Behavior Hierarchy Learning in a Behavior-based System using Reinforcement Learning (abstract)

This is my IROS 2004 paper abstract which is entitled Behavior Hierarchy Learning in a Behavior-based System using Reinforcement Learning. It will be presented very soon at International Conference on Intelligence Robots Systems [It have been presented now! You can download the paper at my publication page or directly at there].
]. I am not sure if I present it or my advisor, Dr. Nili, do so as I have some problem getting passport and VISA. Anyway, it is very interesting to go to my first international conference and visit those guys that I read their papers and adore their work, e.g. Maja Mataric of USC, Cynthia Breazeal of MIT, Leslie Pack Kaelbling of CMU, Maneula Veloso of CMU, Lynne Parker of university of Tennessee, Sridhar Mahadevan of UMass, and a lot more who I haven’t found their names yet. I wish I could visit other ones like Rodney Brooks, Marvin Minsky, Andrew Barto, Richard Sutton, Marco Dorigo, Floreano, and … and … but it seems that they do not participate in this conference. It is somehow natural as this is a Robotic conference and not all-I-lovable-topics one!!

And now, you can see the abstract. I will put the paper as soon as I upgrade my host and run an updating section for my scientific work.

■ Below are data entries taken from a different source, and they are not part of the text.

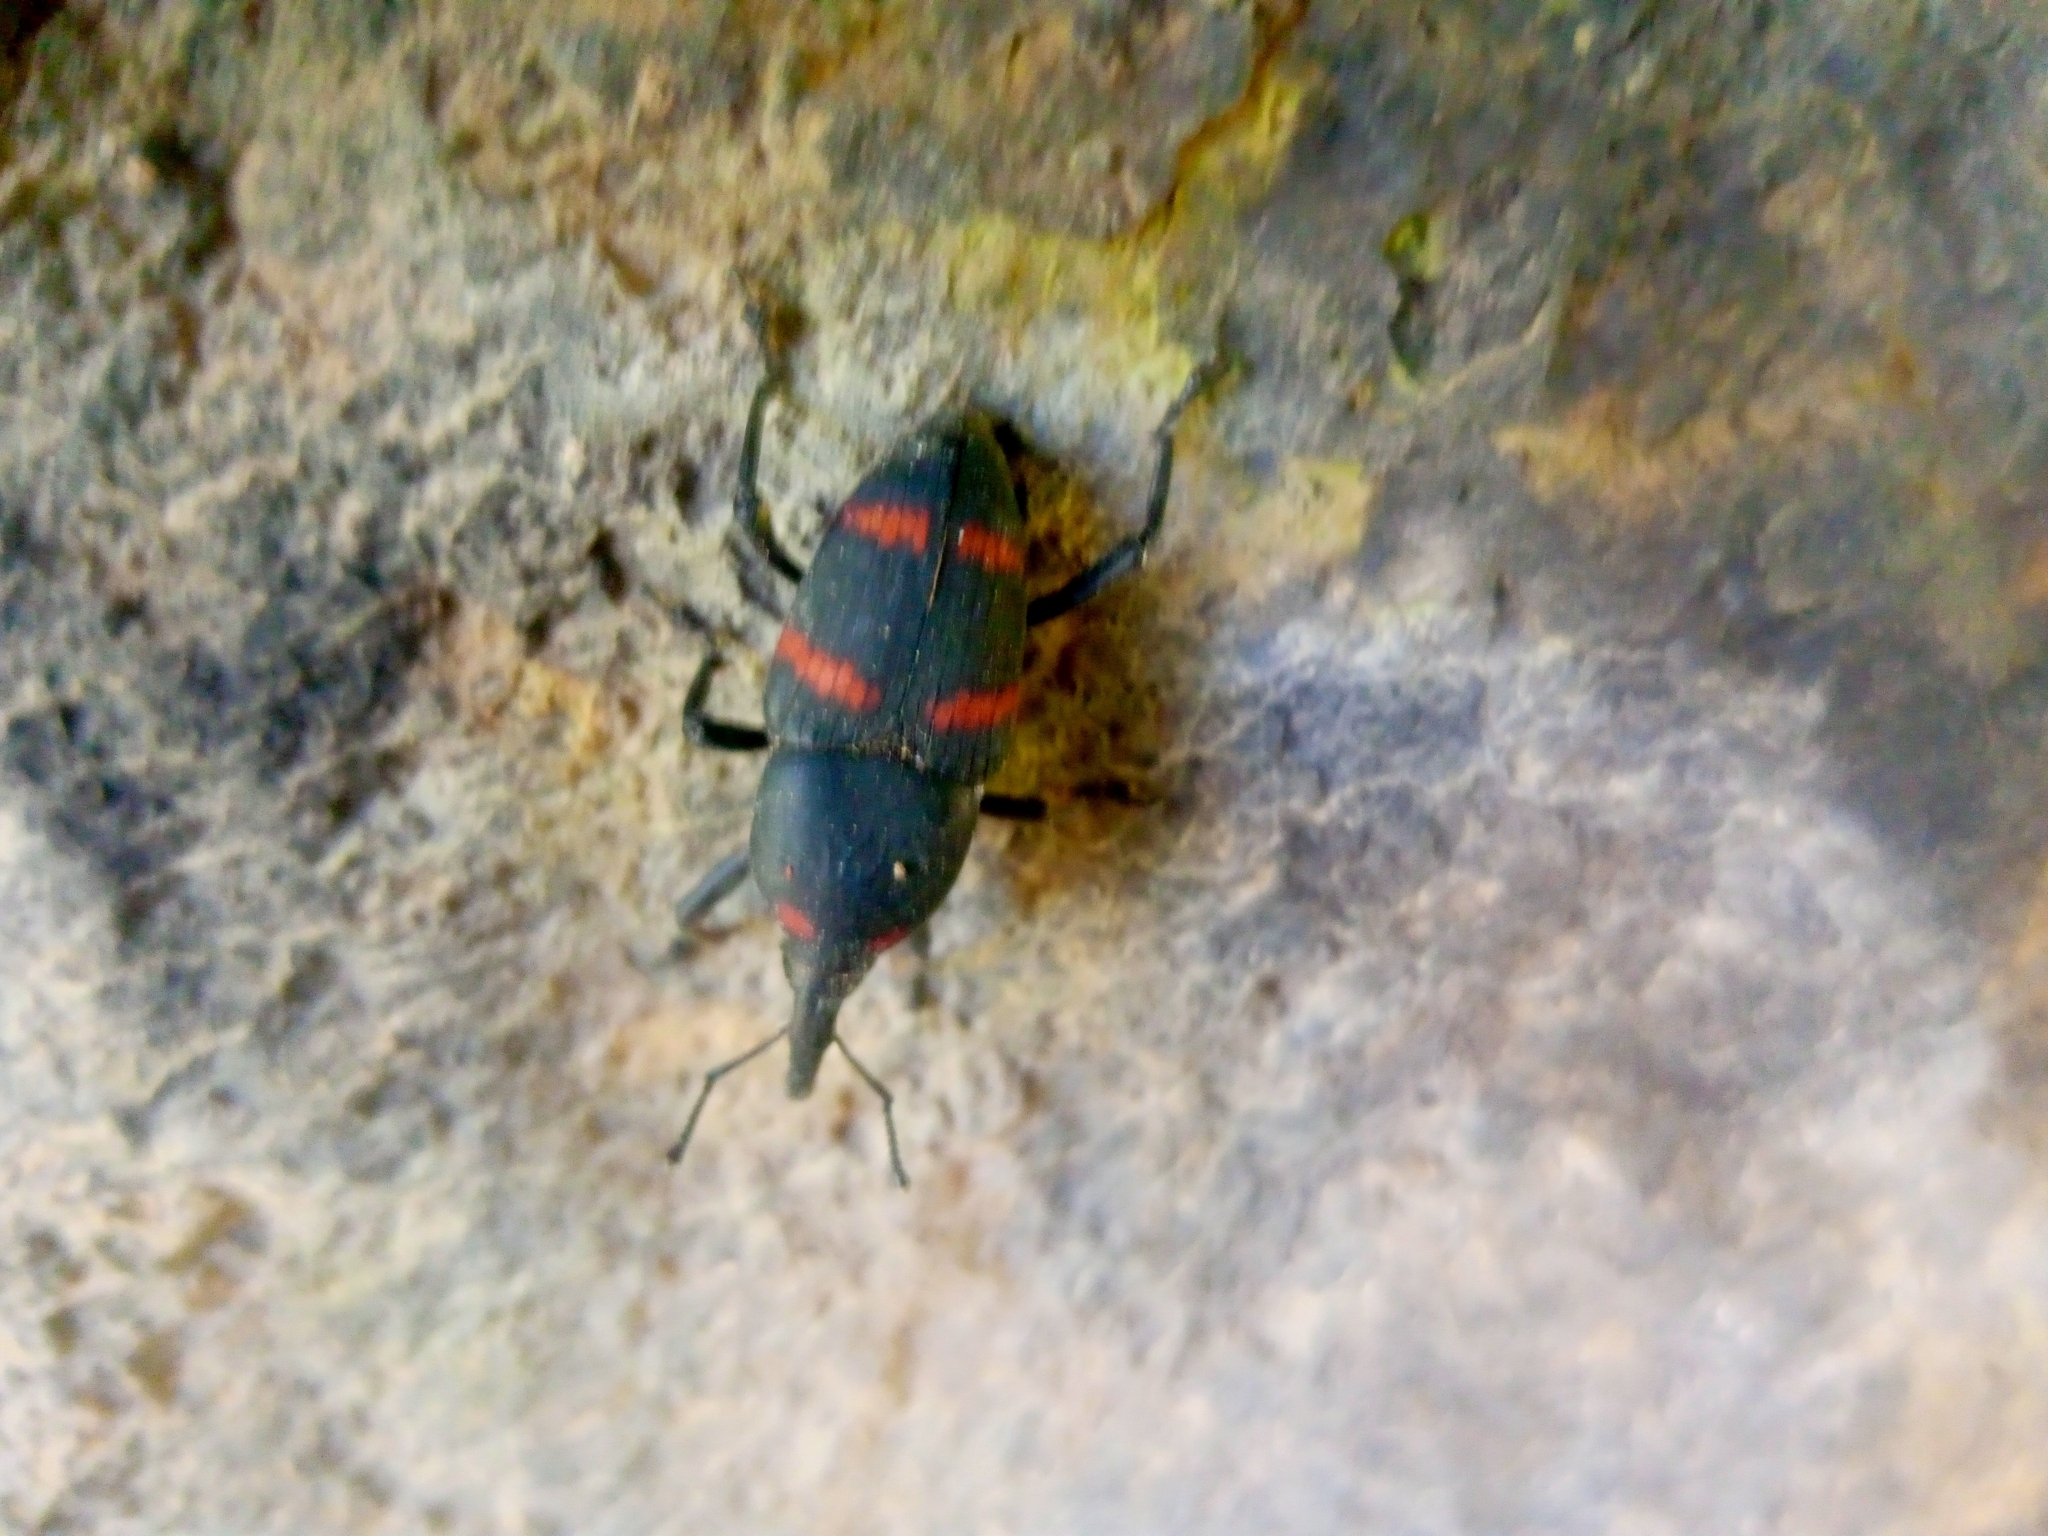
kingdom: Animalia
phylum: Arthropoda
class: Insecta
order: Coleoptera
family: Dryophthoridae
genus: Cactophagus
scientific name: Cactophagus spinolae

Behavior Hierarchy Learning in a Behavior-based System using Reinforcement Learning
Abstract: Hand-design of an intelligent agent’s behaviors and their hierarchy is a very hard task. One of the most important steps toward creating intelligent agents is providing them with capability to learn the required behaviors and their architecture. Architecture learning in a behavior-based agent with Subsumption architecture is considered in this paper. Overall value function is decomposed into easily calculate-able parts in order to learn the behavior hierarchy. Using probabilistic formulations, two different decomposition methods are discussed: storing the estimated value of each behavior in each layer, and storing the ordering of behaviors in the architecture. Using defined decompositions, two appropriate credit assignment methods are designed. Finally, the proposed methods are tested in a multi-robot object-lifting task that results in satisfactory performance.